Sainey M.K. Marenah a déclaré : «Je n’ai pas les mots pour dire ce que je ressens, mais je suis heureux. Je rentre chez moi en homme libre. Je remercie vivement Amnesty International et ses partenaires internationaux pour leur soutien. Leur campagne appelant à notre libération et à l’abandon des charges pesant sur nous a vraiment porté ses fruits.»
Aucune action complémentaire n’est requise de la part des membres du réseau Actions urgentes. Un grand merci à tous ceux qui ont envoyé des appels.
COMPLÉMENT D’INFORMATION
Musa Sheriff et Sainey M. K. Marenah ont été arrêtés le 13 janvier 2014 à Serekunda, après la parution d’un article dans le journal gambien The Voice le 9 décembre 2013. Cet article traitait de la défection de jeunes militants de l’Alliance pour la réorientation et la construction patriotiques (APRC), le parti au pouvoir, au profit du Parti démocratique unifié, formation politique d’opposition. L’APRC a contesté ces propos et The Voice a alors exercé son droit de réponse.
En Gambie, les journalistes, les défenseurs des droits humains et les opposants politiques sont régulièrement victimes de violations des droits fondamentaux, notamment d’arrestations et de placements en détention illégaux, de torture, de procès iniques, de harcèlement, d’agressions et de menaces de mort, ce qui rend leur travail extrêmement difficile.
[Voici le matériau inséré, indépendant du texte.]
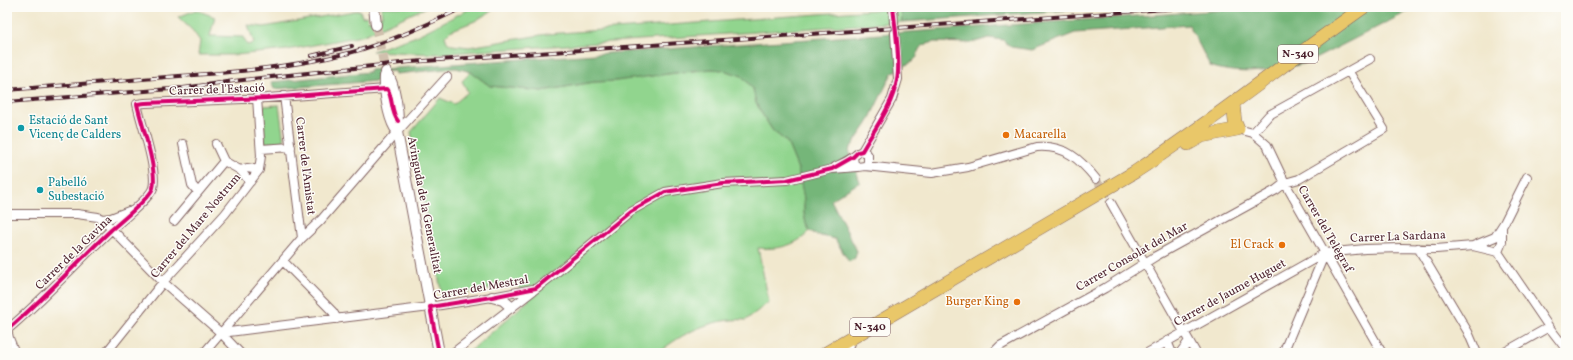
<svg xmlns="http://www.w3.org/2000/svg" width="1573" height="360" viewBox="0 0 1573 360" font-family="Vollkorn,serif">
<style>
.green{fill:#91d58e;stroke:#6e7a5c}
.forest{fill:#74b679;stroke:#5f6a52}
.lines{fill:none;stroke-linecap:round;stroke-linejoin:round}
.minor-tunnel{stroke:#d0c0ad;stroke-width:8;stroke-dasharray:8 4;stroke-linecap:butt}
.tertiary-tunnel{stroke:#d0c0ad;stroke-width:10;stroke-dasharray:10 5;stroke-linecap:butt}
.minor-casing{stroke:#846564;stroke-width:10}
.tertiary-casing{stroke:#846564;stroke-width:12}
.primary-casing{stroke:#846564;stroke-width:14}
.minor{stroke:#fff;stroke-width:8}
.tertiary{stroke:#fff;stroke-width:10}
.primary{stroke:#e9c769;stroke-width:13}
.rail-casing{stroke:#4a1f2b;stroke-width:4}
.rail{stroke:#fdfcf7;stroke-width:2.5;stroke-dasharray:8;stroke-linecap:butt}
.cycleway-casing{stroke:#fdfcf7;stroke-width:6}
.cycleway{stroke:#d6006c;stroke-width:4}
.culture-dot{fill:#0f9aa8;stroke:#fdfcf7;stroke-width:1.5}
.food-dot{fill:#e8710a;stroke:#fdfcf7;stroke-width:1.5}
.labels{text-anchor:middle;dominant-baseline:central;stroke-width:3;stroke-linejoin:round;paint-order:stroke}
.shield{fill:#fdfcf7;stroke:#806168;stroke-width:1}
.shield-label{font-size:11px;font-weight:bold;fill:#4a1f2b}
.street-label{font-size:12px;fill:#4a1f2b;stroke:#fdfcf7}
.culture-label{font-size:12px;fill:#0d838f;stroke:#fdfcf7;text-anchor:start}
.food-label{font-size:12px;fill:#c56008;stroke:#fdfcf7;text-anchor:end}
</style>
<rect width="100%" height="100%" fill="#fdfcf7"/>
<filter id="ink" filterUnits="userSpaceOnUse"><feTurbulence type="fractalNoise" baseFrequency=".025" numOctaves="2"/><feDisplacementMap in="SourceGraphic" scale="8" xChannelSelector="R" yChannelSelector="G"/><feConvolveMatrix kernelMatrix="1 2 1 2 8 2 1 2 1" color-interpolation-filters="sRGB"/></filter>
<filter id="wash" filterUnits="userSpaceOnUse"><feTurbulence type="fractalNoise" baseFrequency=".012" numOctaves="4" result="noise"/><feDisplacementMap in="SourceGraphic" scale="16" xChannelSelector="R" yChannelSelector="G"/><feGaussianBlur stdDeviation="0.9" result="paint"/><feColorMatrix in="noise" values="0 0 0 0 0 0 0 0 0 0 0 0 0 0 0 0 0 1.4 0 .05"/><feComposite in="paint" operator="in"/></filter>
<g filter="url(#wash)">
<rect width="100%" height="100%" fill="#f1e8ce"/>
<path class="green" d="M381,7H427L362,36L287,50L236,55H198L200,41L193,31L178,17L196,10L215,17L210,36L243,37L247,45L254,43L248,25L264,27L360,10L362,17L367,16L368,21L382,16Z
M473,7H498L475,21L450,31L445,36L447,42L452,45L469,47L547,34L901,8L902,22L509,49L435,54L372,51L414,37Z
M712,69L723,70L743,76L753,89L756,103L762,114L773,131L787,142L798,169L804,199V213L806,224L810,231C796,246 777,250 758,248L769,302L746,320C714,317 682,333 658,353H468L529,300L517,285L442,296L411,132L440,98L454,104L468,92L462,81L471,72L490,86L542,91L594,82L616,81L632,78Z
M279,105L284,142L265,143L263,106Z"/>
<path class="forest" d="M901,7H1112L902,22Z
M1267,7H1414L1409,11L1307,63C1276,70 1241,77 1210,66L1189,25L1075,33L1032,50L1011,47L1003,40L989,38L971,43L934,42L924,45L919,49L917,57L912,62L892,73L867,124L849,150L860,182L831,200L857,251L855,258L849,262L835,239L817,235L810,231L806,224L804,213V199L798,169L787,142L773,131L762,114L756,103L753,89L742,76L723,70L712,69L697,70L616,81L594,82L542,91L490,86L471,72L456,68L396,74L395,71L377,72V81L274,89L271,82L369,72V70L467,63Z"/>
</g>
<g filter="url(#ink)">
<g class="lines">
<path class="minor-tunnel" d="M1096,179L1111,203"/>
<path class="tertiary-tunnel" d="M376,25L386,72"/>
<defs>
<path id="minor" d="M893,7L894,23
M284,96L302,238
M1238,129L1253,133L1267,145L1285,183L1382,353
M1253,133L1269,115L1370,59
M183,144L192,185L198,192
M216,144L224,161L240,170L250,182
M261,149L291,147
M862,151L892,99L898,79L895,33
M865,166L932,173L968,167L1037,147C1065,145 1080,159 1096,179
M835,167C841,164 848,161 853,157C858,153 862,148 868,155V163L865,166L858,167L854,164L853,157
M240,170L247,168L259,170
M1111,203L1196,353
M7,214H77L98,217L102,219L163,282L221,333L240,353
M102,219L111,218L129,211
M174,221L224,161
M1473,246L1498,252L1502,242V227
M1418,248L1468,332L1477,353
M1498,252L1549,327L1566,349
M283,261L333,312L337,319
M7,329L9,338L15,353
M7,330C44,299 76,263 111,230C120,222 150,198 153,188C158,170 141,123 137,104L145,103L267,98L386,89
M221,333L422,308L492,297L533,289
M1167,341L1172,353
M106,353L163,282L225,214L259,170L261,156L257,98
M204,353L302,238L321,220L397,132L447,77
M453,353L556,273L631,211L665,192L723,183L787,180L832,169L858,167
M847,353L851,339
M993,353L1000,346L1105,288L1156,256L1276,190L1285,183L1299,179L1384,129L1349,72
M1147,353L1325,253L1365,249L1402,248L1436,249L1473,246L1495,237L1504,223L1527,177
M1180,353L1189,341
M1283,353L1325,253
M1503,353L1549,327"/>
<path id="tertiary" d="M374,7L376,25
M386,72C395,83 400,117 397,132L439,353
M385,76C384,90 388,116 395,128
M492,297L503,300L511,307"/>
<path id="primary" d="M1188,144L1202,136L1238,129L1235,122L1233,103
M826,353L1135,172C1214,120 1287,61 1364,7"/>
</defs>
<use href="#minor" class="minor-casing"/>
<use href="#tertiary" class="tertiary-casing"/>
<use href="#primary" class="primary-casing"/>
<use href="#minor" class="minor"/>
<use href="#tertiary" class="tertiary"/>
<use href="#primary" class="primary"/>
<defs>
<path id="rail" d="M311,56L352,46
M7,90C64,85 122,81 179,76C236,72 293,67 349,53C390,42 427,25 464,7
M7,102L183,88L234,81L410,62L1195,7"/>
</defs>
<use href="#rail" class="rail-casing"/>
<use href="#rail" class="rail"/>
<defs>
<path id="cycleway" d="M7,330C44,299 76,263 111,230C120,222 150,198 153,188C158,170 141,123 137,104L145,103L267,98L386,89L388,90C393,100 391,113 398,121
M439,353L430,307L492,297L536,288L631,211L665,192L723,183L787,180L832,169L853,157L858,152L862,151C875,128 892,107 897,80C901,62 895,27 893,7"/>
</defs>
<use href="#cycleway" class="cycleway-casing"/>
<use href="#cycleway" class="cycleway"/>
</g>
</g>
<g class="culture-dot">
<circle cx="21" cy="128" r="4"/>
<circle cx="40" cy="190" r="4"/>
</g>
<g class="food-dot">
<circle cx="1006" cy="135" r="4"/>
<circle cx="1282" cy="245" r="4"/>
<circle cx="1017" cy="302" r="4"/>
</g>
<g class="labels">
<g class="shield">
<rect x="1278" y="45" width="40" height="18" rx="3"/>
<rect x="850" y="318" width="40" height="18" rx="3"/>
</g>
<g class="shield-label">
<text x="1298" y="54">N-340</text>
<text x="870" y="327">N-340</text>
</g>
<g class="street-label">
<text transform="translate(217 90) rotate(-2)">Carrer de l'Estació</text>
<text transform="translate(305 166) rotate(83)">Carrer de l'Amistat</text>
<text transform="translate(424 205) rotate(79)">Avinguda de la Generalitat</text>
<text transform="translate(196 226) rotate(-50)">Carrer del Mare Nostrum</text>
<text transform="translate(1325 229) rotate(60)">Carrer del Telègraf</text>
<text transform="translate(1398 237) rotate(-2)">Carrer La Sardana</text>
<text transform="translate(74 253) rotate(-44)">Carrer de la Gavina</text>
<text transform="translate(1132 257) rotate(-30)">Carrer Consolat del Mar</text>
<text transform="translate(481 288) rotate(-10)">Carrer del Mestral</text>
<text transform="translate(1230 293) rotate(-29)">Carrer de Jaume Huguet</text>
</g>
<g class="culture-label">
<text x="29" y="121">Estació de Sant<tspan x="29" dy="14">Vicenç de Calders</tspan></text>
<text x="48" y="183">Pabelló<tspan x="48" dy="14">Subestació</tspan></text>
</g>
<g class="food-label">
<text x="1014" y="135" text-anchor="start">Macarella</text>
<text x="1274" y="245">El Crack</text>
<text x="1009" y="302">Burger King</text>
</g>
</g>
<rect width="1573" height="360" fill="none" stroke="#fdfcf7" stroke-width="24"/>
</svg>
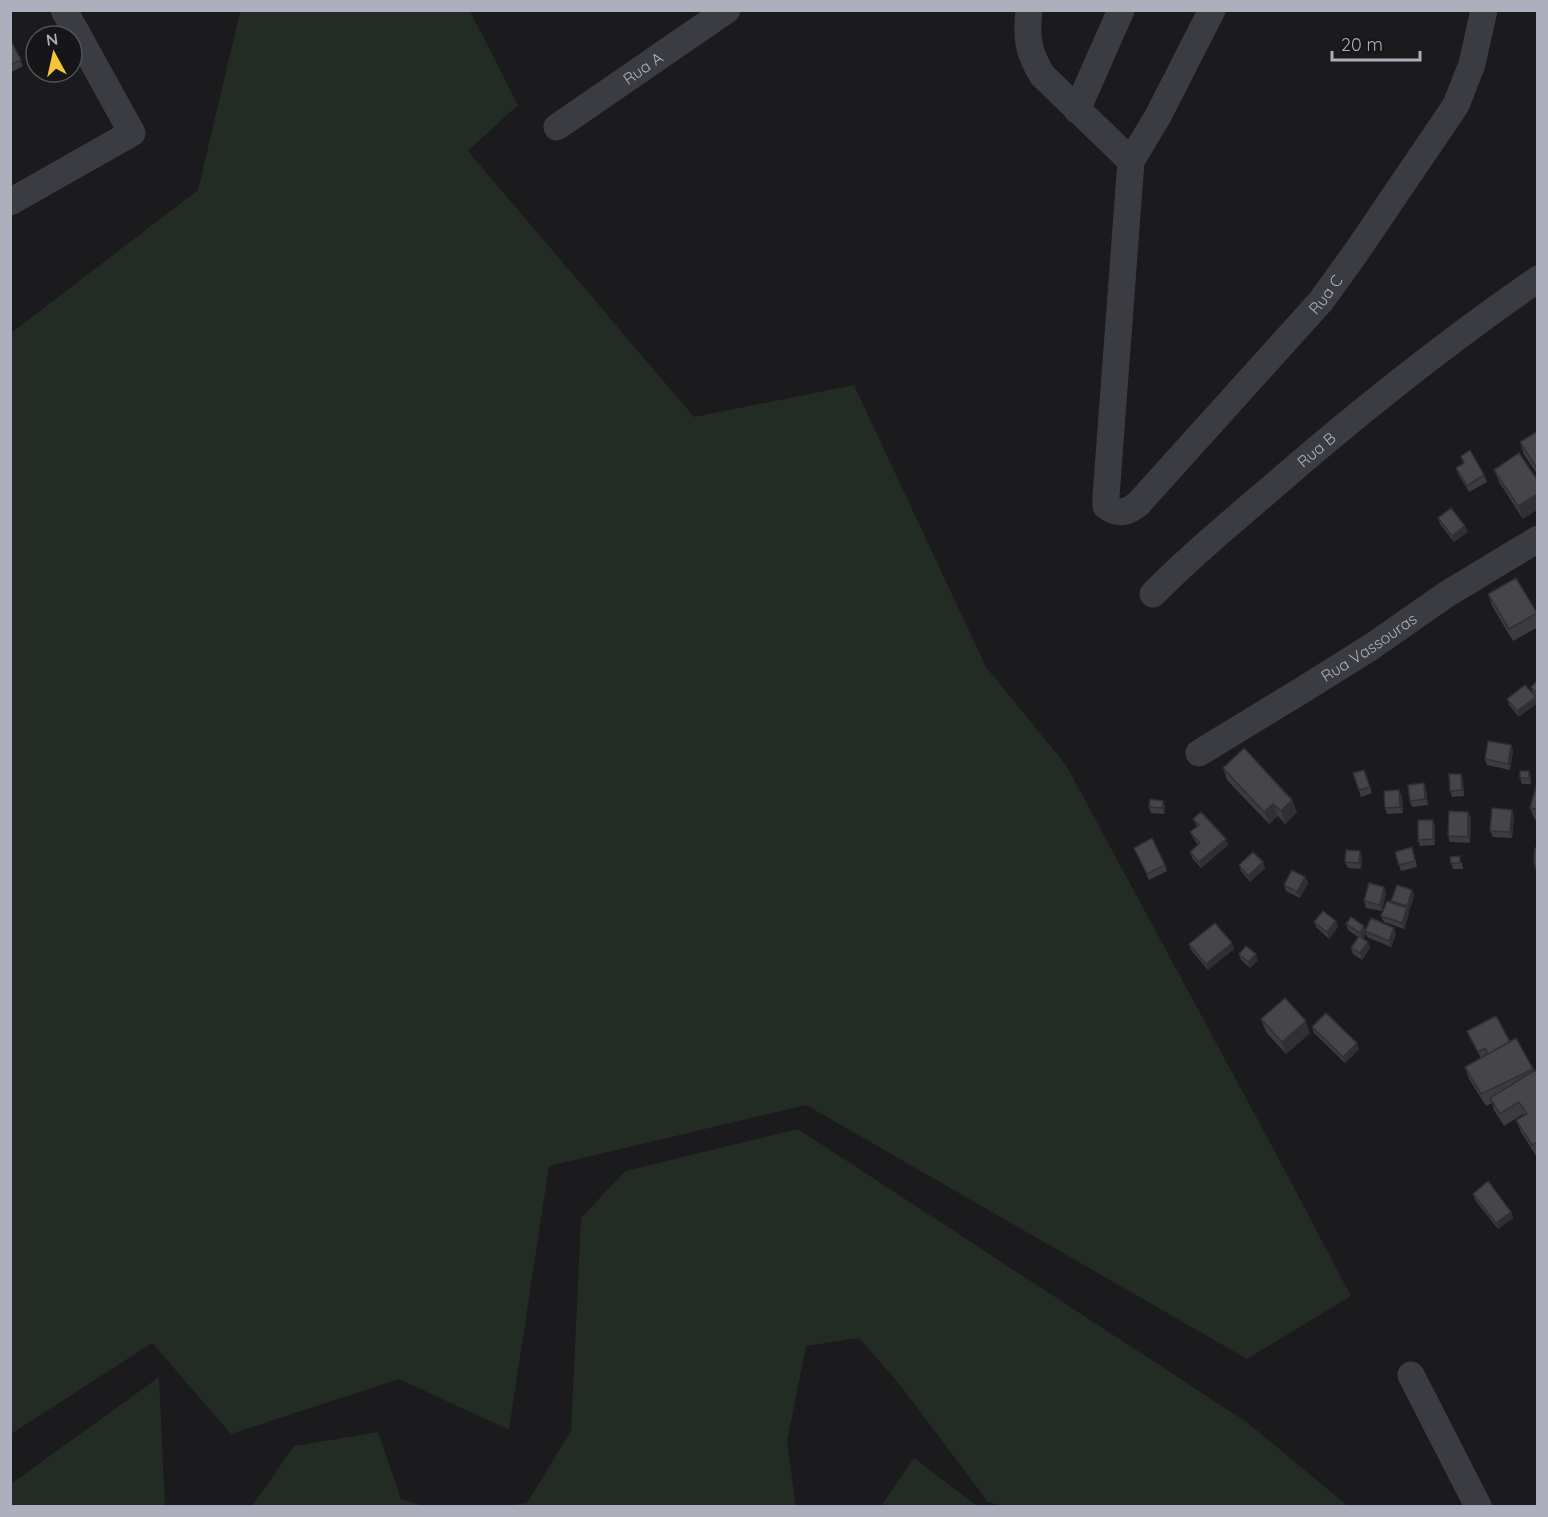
<svg xmlns="http://www.w3.org/2000/svg" width="1548" height="1517" font-family="Quicksand,sans-serif">
	<rect width="100%" height="100%" fill="#1b1a1d"/>
	<path fill="#222b24" d="M236 11H470L518 105 468 151 694 417 854 385 986 667 1066 765 1273 1148 1351 1296 1247 1359 806 1105 549 1166 509 1430 399 1379 231 1434 152 1343 11 1434V333L198 190 240 12Z
		M798 1129 1248 1423 1348 1506H1002L988 1502 900 1385 859 1338 806 1346 787 1442 796 1506H504L527 1503 571 1431 581 1218 625 1171Z
		M159 1377 165 1506H11V1484Z
		M378 1432 401 1499 424 1506H252L294 1446Z
		M914 1458 977 1506H881Z"/>
	<g fill="none" stroke-linecap="round" stroke-linejoin="round">
		<g stroke="#3b3c42" stroke-width="27">
			<path d="M1029 10C1026 38 1028 52 1042 75L1131 161"/>
			<path id="s1" d="M1212 10 1158 116 1131 161 1106 496V506C1118 515 1127 513 1138 504L1321 301 1357 251 1456 105 1472 64 1484 10"/>
			<path d="M1077 110 1121 10"/>
			<path id="s2" d="M557 127 727 10"/>
			<path d="M10 202 132 133 64 10"/>
			<path id="s3" d="M1153 594C1190 557 1229 524 1269 490 1355 415 1444 344 1538 279"/>
			<path id="s4" d="M1199 753 1304 689 1371 647 1447 594 1538 539"/>
			<path d="M1411 1375 1478 1506"/>
		</g>
	</g>
	<path fill="#3b3b40" d="M10 39 23 66 10 73Z
		M1538 431V475L1524 455 1520 442Z
		M1461 456 1484 475 1487 482 1469 492 1458 474 1456 468 1464 463Z
		M1494 470 1538 481V509L1523 519 1499 482Z
		M1438 518 1465 526 1468 532 1454 542 1440 524Z
		M1488 594 1537 613 1538 627 1513 641 1492 606Z
		M1538 680V698L1533 693 1531 687Z
		M1525 685 1519 717 1509 705 1507 699Z
		M1511 745 1513 751 1510 770 1487 765 1485 759Z
		M1223 768 1297 812 1285 824 1278 816 1269 824 1227 780Z
		M1364 770 1372 793 1361 797 1353 773Z
		M1531 777V784H1522L1520 778Z
		M1463 780 1464 796 1452 797 1450 791Z
		M1538 780V820H1535L1530 808Z
		M1426 789 1428 805 1412 807 1410 801Z
		M1402 796 1403 813 1387 814 1385 808Z
		M1163 801 1165 807 1164 814 1151 813 1149 807Z
		M1514 816 1512 838 1493 837 1490 831Z
		M1471 818 1470 843 1450 842 1448 836Z
		M1193 819 1228 845 1201 868 1192 858 1190 852 1198 845 1193 838 1190 832 1197 827Z
		M1435 826V845L1420 846 1418 840Z
		M1134 848 1165 865 1167 871 1149 880Z
		M1538 848V870H1536L1534 864Z
		M1360 851 1362 857 1361 869 1348 868 1345 862Z
		M1414 853 1417 867 1401 871 1399 865Z
		M1263 862 1265 868 1250 882 1241 871 1239 865Z
		M1462 862 1463 869H1453L1451 863Z
		M1305 877 1308 883 1300 898 1286 891 1284 885Z
		M1384 887 1386 893 1382 911 1366 908 1364 901Z
		M1412 890 1414 896 1408 912 1409 914 1404 929 1384 922 1381 916 1392 903 1391 901Z
		M1314 922 1338 927 1329 939 1317 928Z
		M1346 924 1366 930 1396 934 1391 947 1367 937 1366 933 1363 939 1368 942 1370 948 1362 960 1353 954 1351 948 1358 937 1348 930Z
		M1189 944 1234 949 1208 970 1191 950Z
		M1239 954 1258 960 1250 968 1241 960Z
		M1261 1019 1310 1033 1286 1054 1266 1032Z
		M1312 1027 1359 1049 1345 1063 1314 1033Z
		M1467 1031 1510 1042 1516 1038 1534 1070 1538 1074V1159L1521 1132 1516 1120 1524 1116 1523 1114 1504 1126 1494 1110 1492 1103 1486 1106 1469 1079 1465 1067 1481 1058 1469 1037Z
		M1473 1194 1511 1212 1513 1218 1498 1229 1475 1200Z"/>
	<path fill="#303034" d="M1538 494V509L1523 519 1518 506Z
		M1465 526 1468 532 1454 542 1452 536Z
		M1536 697 1538 703 1519 717 1517 711Z
		M1511 745 1513 751 1510 770 1508 764Z
		M1529 771 1531 777V784L1529 778Z
		M1461 774 1463 780 1464 796 1462 790Z
		M1424 783 1426 789 1428 805 1425 799Z
		M1399 790 1402 796 1403 813 1400 807Z
		M1292 800 1297 812 1285 824 1281 811Z
		M1163 801 1165 807 1164 814 1162 808Z
		M1273 804 1278 816 1269 824 1264 812Z
		M1512 810 1514 816 1512 838 1510 832Z
		M1468 812 1471 818 1470 843 1468 837Z
		M1433 820 1435 826V845L1433 839Z
		M1226 839 1228 845 1201 868 1199 862Z
		M1360 851 1362 857 1361 869 1359 863Z
		M1263 862 1265 868 1250 882 1248 876Z
		M1305 877 1308 883 1300 898 1297 892Z
		M1384 887 1386 893 1382 911 1380 905Z
		M1412 890 1414 896 1409 912 1407 906Z
		M1407 908 1409 914 1404 929 1402 923Z
		M1336 921 1338 927 1329 939 1327 932Z
		M1364 926 1366 932 1365 931 1366 933 1362 939 1360 933Z
		M1394 928 1396 934 1391 947 1389 941Z
		M1368 942 1370 948 1362 960 1360 953Z
		M1232 943 1234 949 1208 970 1206 964Z
		M1256 954 1258 960 1250 968 1248 962Z
		M1306 1021 1310 1033 1286 1054 1282 1042Z
		M1357 1043 1359 1049 1345 1063 1343 1057Z
		M1511 1212 1513 1218 1498 1229 1496 1223Z"/>
	<path fill="#45454a" stroke="#303034" stroke-width="1.5" d="M10 39 21 60 10 65Z
		M1538 431V470L1520 442Z
		M1470 450 1484 475 1467 486 1456 468 1464 463 1461 456Z
		M1519 453 1538 481V494L1518 506 1494 470Z
		M1451 508 1465 526 1452 536 1438 518Z
		M1516 578 1537 613 1509 629 1488 594Z
		M1538 680V694L1531 687Z
		M1525 685 1536 697 1517 711 1507 699Z
		M1488 741 1511 745 1508 764 1485 759Z
		M1244 748 1292 800 1281 811 1273 804 1264 812 1223 768Z
		M1364 770 1370 787 1359 790 1353 773Z
		M1520 771H1529V778H1520Z
		M1449 774H1461L1462 790 1450 791Z
		M1538 780V809L1530 808Z
		M1424 783 1425 799 1410 801 1408 785Z
		M1399 790 1400 807 1385 808 1384 791Z
		M1150 799 1163 801 1162 808 1149 807Z
		M1492 808 1512 810 1510 832 1490 831Z
		M1449 811 1468 812V837L1448 836Z
		M1201 812 1226 839 1199 862 1190 852 1200 843 1190 832 1199 825 1193 819Z
		M1418 820H1433V839L1418 840Z
		M1152 838 1165 865 1147 874 1134 848Z
		M1412 847 1415 861 1399 865 1395 852Z
		M1535 848H1538V864H1534Z
		M1346 850 1360 851 1359 863 1345 862Z
		M1253 852 1263 862 1248 876 1239 865Z
		M1460 856V863H1451L1450 857Z
		M1292 870 1305 877 1297 892 1284 885Z
		M1369 883 1384 887 1380 905 1364 901Z
		M1397 885 1412 890 1407 906 1391 901Z
		M1387 901 1407 908 1402 923 1381 916Z
		M1323 911 1336 921 1327 932 1314 922Z
		M1351 917 1364 926 1360 933 1346 924Z
		M1371 918 1394 928 1389 941 1365 931Z
		M1215 923 1232 943 1206 964 1189 944Z
		M1359 936 1368 942 1360 953 1351 948Z
		M1246 946 1256 954 1248 962 1239 954Z
		M1285 998 1306 1021 1282 1042 1261 1019Z
		M1326 1013 1357 1043 1343 1057 1312 1027Z
		M1496 1016 1510 1042 1488 1054 1485 1048 1478 1052 1467 1031Z
		M1516 1038 1533 1069 1481 1094 1465 1067Z
		M1535 1070 1538 1074V1142L1532 1145 1516 1120 1527 1114 1519 1102 1500 1114 1490 1098Z
		M1488 1181 1511 1212 1496 1223 1473 1194Z"/>
	<g text-anchor="middle" dominant-baseline="central" stroke-width="4.5" stroke-linejoin="round" paint-order="stroke">
		<g font-size="16" fill="#adb0bc" stroke="#161518">
			<text stroke="none"><textPath href="#s2" startOffset="104">Rua A</textPath></text>
			<text stroke="none"><textPath href="#s1" startOffset="834">Rua C</textPath></text>
			<text stroke="none"><textPath href="#s3" startOffset="218">Rua B</textPath></text>
			<text stroke="none"><textPath href="#s4" startOffset="200">Rua Vassouras</textPath></text>
		</g>
	</g>
	<rect width="1548" height="1517" fill="none" stroke="#adb0bc" stroke-width="24"/>
	<g transform="translate(54 54) rotate(352)"><circle r="28" fill="#161518" stroke="#52535a" stroke-width="1.5"/>
	<path d="M0-4.5L10 22L0 15L-10 22Z" fill="#f6c639"/>
	<text y="-9" font-size="16" font-weight="bold" text-anchor="middle" fill="#adb0bc">N</text>
	</g>
	<path d="M1332 51v9h88v-9" fill="none" stroke="#adb0bc" stroke-width="3"/>
	<text x="1341" y="51" font-size="18" fill="#adb0bc" stroke="#161518" stroke-width="4.5" paint-order="stroke">20 m</text>
</svg>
En juillet 2013, le gouvernement a promulgué une loi visant à limiter la liberté d’expression sur Internet, l’un des derniers espaces publics où pouvaient encore s’exprimer les opinions dissidentes. La loi de 2013 portant modification de la Loi sur l’information et la communication prévoit des peines allant jusqu’à 15 ans d’emprisonnement et de lourdes amendes à l’encontre des internautes qui critiquent les représentants du gouvernement. Elle vise les personnes qui diffusent de «fausses informations» sur le gouvernement ou ses représentants, dessinent des caricatures ou critiquent publiquement des hauts fonctionnaires, et incitent à l’expression du mécontentement et à la violence envers le gouvernement.
Trois mois auparavant, l’Assemblée nationale a adopté à l’unanimité la loi de 2013 modifiant le code pénal – également connue sous le nom de «Loi principale» – qui élargit les définitions des infractions et prévoit des peines plus sévères pour les troubles à l’ordre public – comme «proférer des propos injurieux» ou «chanter des chansons injurieuses» – et la communication de fausses informations à un fonctionnaire. En outre, elle brime la liberté des gens à choisir leurs vêtements. La Loi principale comporte des définitions vagues, ce qui laisse une marge importante d’interprétation et d’application incompatible avec le droit international relatif aux droits humains.